**DIRECTIONS:** Using the records below, filter out every line that lacks "coalition" and copy the rest.

**STORED DATA:**
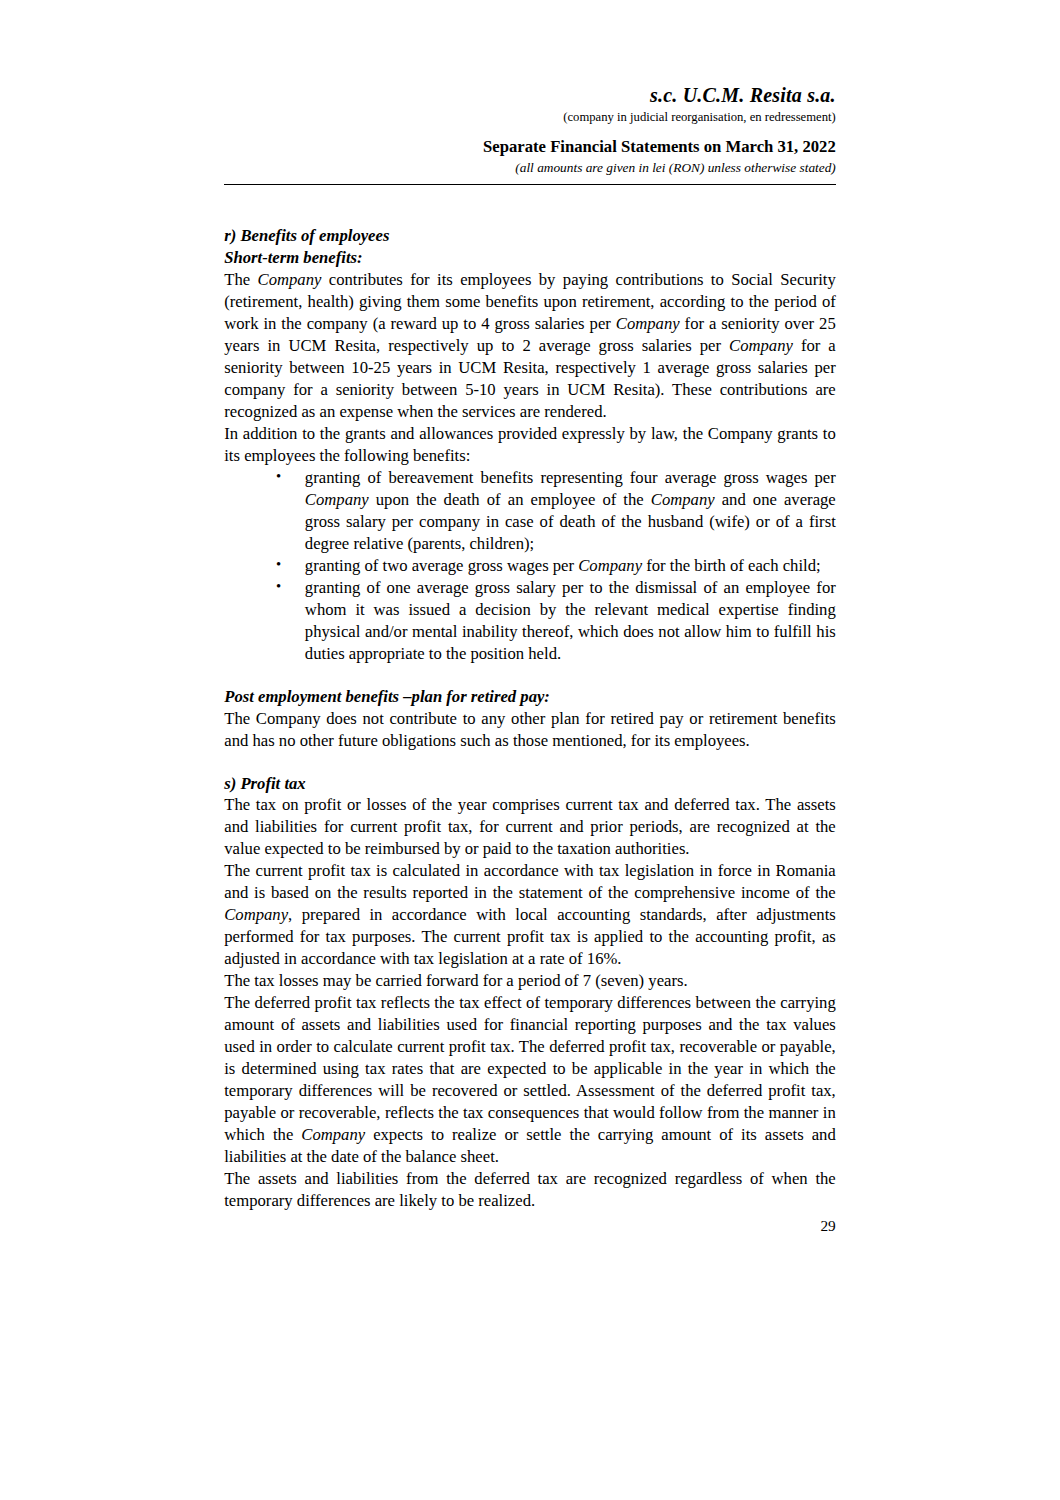s.c. U.C.M. Resita s.a.
(company in judicial reorganisation, en redressement)
Separate Financial Statements on March 31, 2022
(all amounts are given in lei (RON) unless otherwise stated)
r) Benefits of employees
Short-term benefits:
The Company contributes for its employees by paying contributions to Social Security (retirement, health) giving them some benefits upon retirement, according to the period of work in the company (a reward up to 4 gross salaries per Company for a seniority over 25 years in UCM Resita, respectively up to 2 average gross salaries per Company for a seniority between 10-25 years in UCM Resita, respectively 1 average gross salaries per company for a seniority between 5-10 years in UCM Resita). These contributions are recognized as an expense when the services are rendered.
In addition to the grants and allowances provided expressly by law, the Company grants to its employees the following benefits:
granting of bereavement benefits representing four average gross wages per Company upon the death of an employee of the Company and one average gross salary per company in case of death of the husband (wife) or of a first degree relative (parents, children);
granting of two average gross wages per Company for the birth of each child;
granting of one average gross salary per to the dismissal of an employee for whom it was issued a decision by the relevant medical expertise finding physical and/or mental inability thereof, which does not allow him to fulfill his duties appropriate to the position held.
Post employment benefits –plan for retired pay:
The Company does not contribute to any other plan for retired pay or retirement benefits and has no other future obligations such as those mentioned, for its employees.
s) Profit tax
The tax on profit or losses of the year comprises current tax and deferred tax. The assets and liabilities for current profit tax, for current and prior periods, are recognized at the value expected to be reimbursed by or paid to the taxation authorities.
The current profit tax is calculated in accordance with tax legislation in force in Romania and is based on the results reported in the statement of the comprehensive income of the Company, prepared in accordance with local accounting standards, after adjustments performed for tax purposes. The current profit tax is applied to the accounting profit, as adjusted in accordance with tax legislation at a rate of 16%.
The tax losses may be carried forward for a period of 7 (seven) years.
The deferred profit tax reflects the tax effect of temporary differences between the carrying amount of assets and liabilities used for financial reporting purposes and the tax values used in order to calculate current profit tax. The deferred profit tax, recoverable or payable, is determined using tax rates that are expected to be applicable in the year in which the temporary differences will be recovered or settled. Assessment of the deferred profit tax, payable or recoverable, reflects the tax consequences that would follow from the manner in which the Company expects to realize or settle the carrying amount of its assets and liabilities at the date of the balance sheet.
The assets and liabilities from the deferred tax are recognized regardless of when the temporary differences are likely to be realized.
29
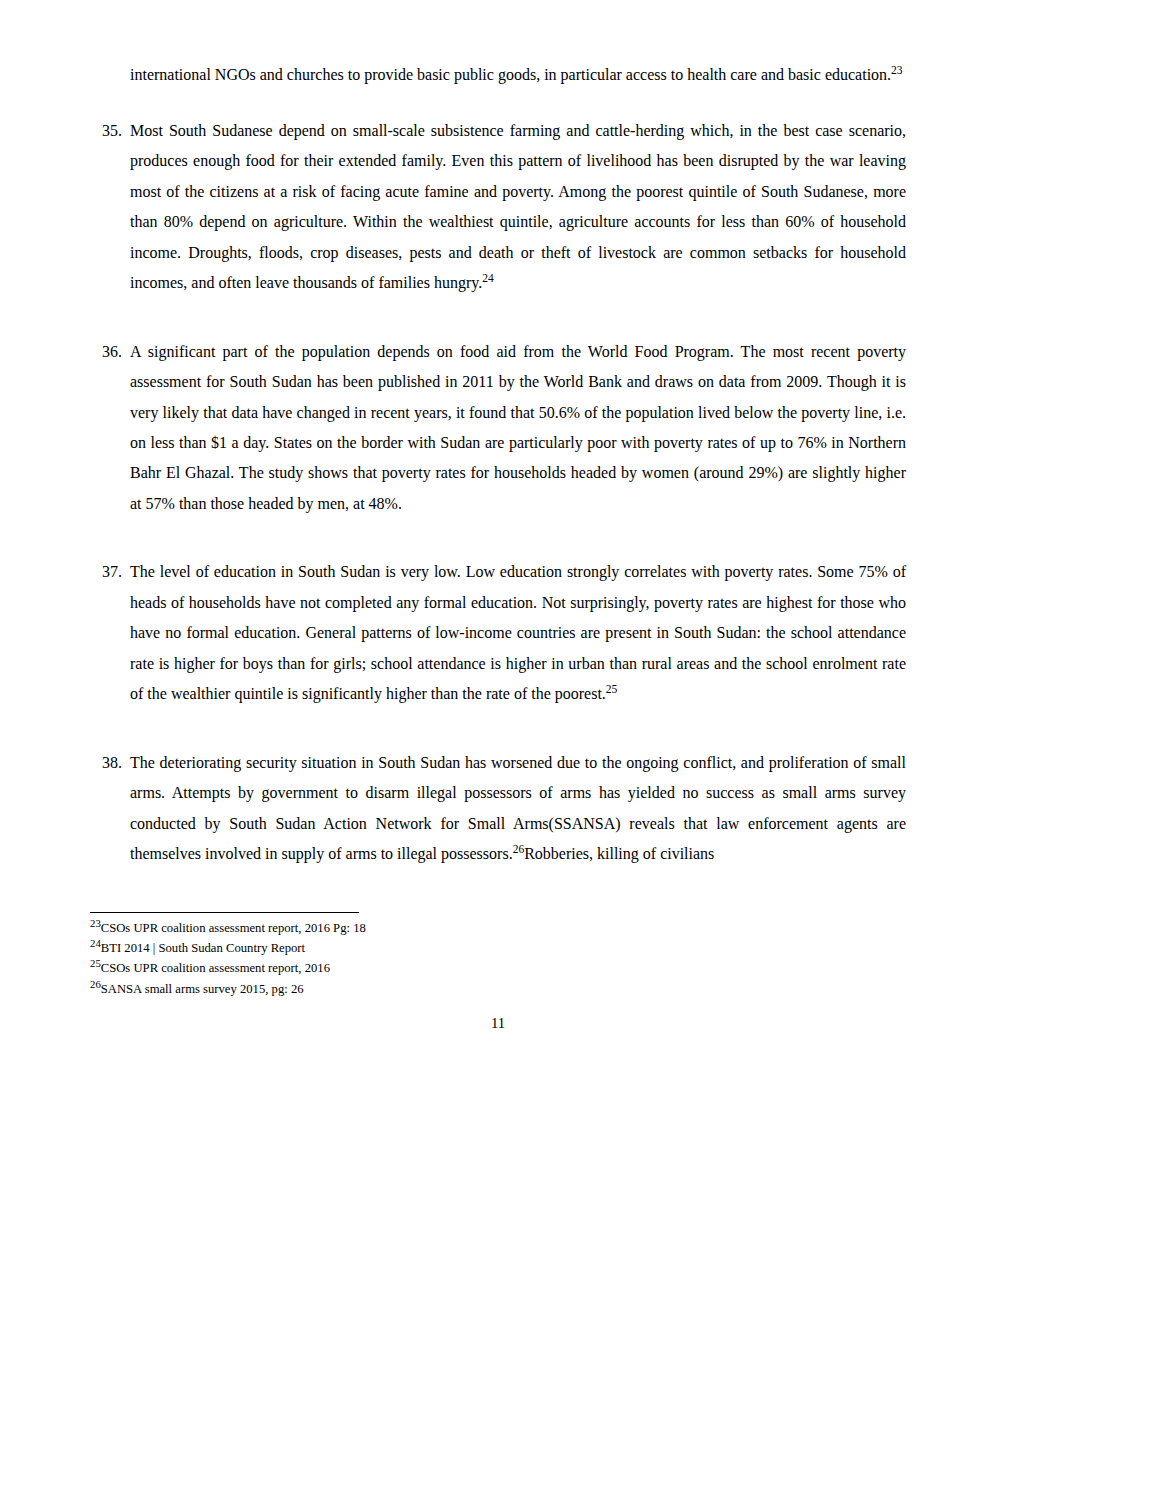international NGOs and churches to provide basic public goods, in particular access to health care and basic education.23
Most South Sudanese depend on small-scale subsistence farming and cattle-herding which, in the best case scenario, produces enough food for their extended family. Even this pattern of livelihood has been disrupted by the war leaving most of the citizens at a risk of facing acute famine and poverty. Among the poorest quintile of South Sudanese, more than 80% depend on agriculture. Within the wealthiest quintile, agriculture accounts for less than 60% of household income. Droughts, floods, crop diseases, pests and death or theft of livestock are common setbacks for household incomes, and often leave thousands of families hungry.24
A significant part of the population depends on food aid from the World Food Program. The most recent poverty assessment for South Sudan has been published in 2011 by the World Bank and draws on data from 2009. Though it is very likely that data have changed in recent years, it found that 50.6% of the population lived below the poverty line, i.e. on less than $1 a day. States on the border with Sudan are particularly poor with poverty rates of up to 76% in Northern Bahr El Ghazal. The study shows that poverty rates for households headed by women (around 29%) are slightly higher at 57% than those headed by men, at 48%.
The level of education in South Sudan is very low. Low education strongly correlates with poverty rates. Some 75% of heads of households have not completed any formal education. Not surprisingly, poverty rates are highest for those who have no formal education. General patterns of low-income countries are present in South Sudan: the school attendance rate is higher for boys than for girls; school attendance is higher in urban than rural areas and the school enrolment rate of the wealthier quintile is significantly higher than the rate of the poorest.25
The deteriorating security situation in South Sudan has worsened due to the ongoing conflict, and proliferation of small arms. Attempts by government to disarm illegal possessors of arms has yielded no success as small arms survey conducted by South Sudan Action Network for Small Arms(SSANSA) reveals that law enforcement agents are themselves involved in supply of arms to illegal possessors.26Robberies, killing of civilians
23CSOs UPR coalition assessment report, 2016 Pg: 18
24BTI 2014 | South Sudan Country Report
25CSOs UPR coalition assessment report, 2016
26SANSA small arms survey 2015, pg: 26
11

**ANSWER BELOW:**
23CSOs UPR coalition assessment report, 2016 Pg: 18
25CSOs UPR coalition assessment report, 2016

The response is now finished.